- Court: Judicial Committee of the Privy Council
- Citations: [1993] UKPC 7, [1993] AC 573, [1993] 2 All ER 370

Case history
- Prior action: Court of Appeal of Jamaica

Keywords
- Contract, remedies

= Workers Trust and Merchant Bank Ltd v Dojap Investments Ltd =

Workers Trust and Merchant Bank Ltd v Dojap Investments Ltd [1993] UKPC 7 is a contract law case of the Judicial Committee of the Privy Council, on appeal from the Court of Appeal of Jamaica. The case concerns the dividing line between a penal requirement for a deposit and liquidated damages.

==Facts==
A contract for buying a house said time was of the essence. The sellers said the 25% deposit was forfeit after the buyers failed to pay the balance in 14 days as the contract required. The buyers tried to send the balance in a week later with interest. The deposit was a Jamaican $3m.

==Judgment==
The Privy Council advised that the sellers could not retain the deposit, and must return, subtracting any loss they could prove they suffered.

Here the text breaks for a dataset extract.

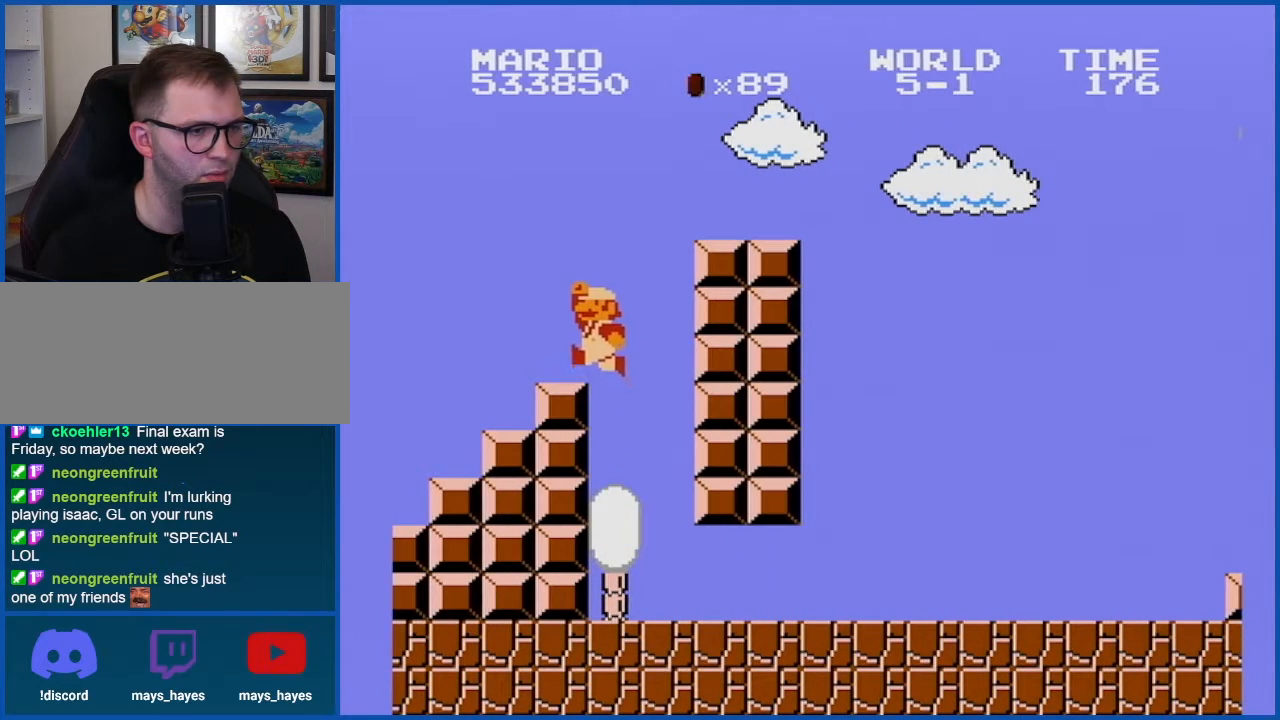
{"buttons": ["A", "B", "DPAD_RIGHT"], "events": [[117, "A", "up"], [184, "DPAD_RIGHT", "down"], [301, "A", "down"]]}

Lord Browne-Wilkinson said it was "not possible for the parties to attach the incidents of a deposit to the payment of a sum of money unless such sum is reasonable as earnest money." A reasonable deposit would be 10 per cent, and if higher the seller "must show special circumstances which justify such a deposit." This was so even though 10 per cent in itself was "without logic", but it was a good benchmark.